Du fait de l’absence de signes cliniques spécifiques, les auteurs insistent sur la nécessité d’une démarche diagnostique rigoureuse afin d’exclure les causes infectieuses et les autres causes d’allergie. Des examens complémentaires sont donc systématiquement nécessaires pour exclure les premières : raclages cutanés, examens directs de scotch, examen du produit de brossage pour les ectoparasites, trichogramme, culture et PCR fongique pour la dermatophytose et cytologie cutanée pour les bactéries et les levures. La mise en place d’un traitement antiparasitaire rigoureux pendant 9 à 12 semaines du chat, de ses congénères, voir du milieu de vie ainsi que la prescription d’un régime d’éviction pendant 8 semaines sont indispensables pour exclure les autres causes d’hypersensibilité avant de conclure à un « syndrome félin de la peau atopique ».

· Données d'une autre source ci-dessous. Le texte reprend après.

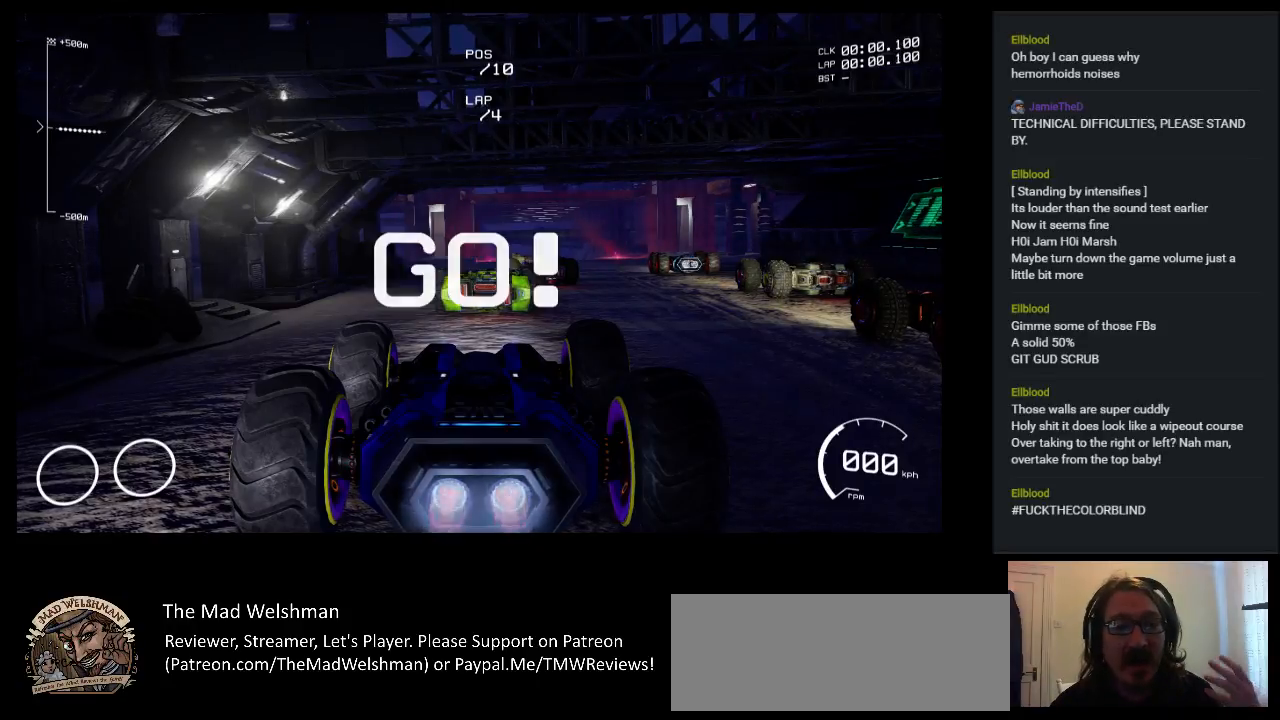
{"keys": ["up"], "events": []}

Les auteurs rappellent également que, comme chez le chien, les tests allergologiques ne permettent pas de diagnostiquer un « syndrome félin de la peau atopique » mais uniquement d’identifier les allergènes auxquels le chat est sensibilisé, une fois que ce diagnostic est établi. La réalisation et l’interprétation des intradermoréactions sont plus délicates chez le chat que chez le chien. Cela est lié aux caractéristiques de sa peau, plus ferme et élastique et, probablement, à une décharge de cortisol liée au stress plus importante qui réduit l’intensité des réactions observées. Une solution pourrait consister en l’injection intraveineuse de fluorescéine puis la lecture des tests cutanés sous lampe de Wood 15 à 20 minutes plus tard. Les concentrations des allergènes utilisées chez le chien pour les intradermoréactions ne sont peut-être, également, pas adaptées à l’espèce féline. Il existe encore trop peu d’études sur la spécificité et la sensibilité du dosage des IgE sériques spécifiques d’allergènes pour que cette analyse soit recommandée dans cette espèce.
- Halliwell R et coll. Feline allergic diseases: introduction and proposed nomenclature. Vet Dermatol 2021 ; 32 : 8-e2.
- Santoro D et coll. Clinical signs and diagnosis of feline atopic syndrome: detailed guidelines for a correct diagnosis. Vet Dermatol 2021 ; 32 : 26-e6.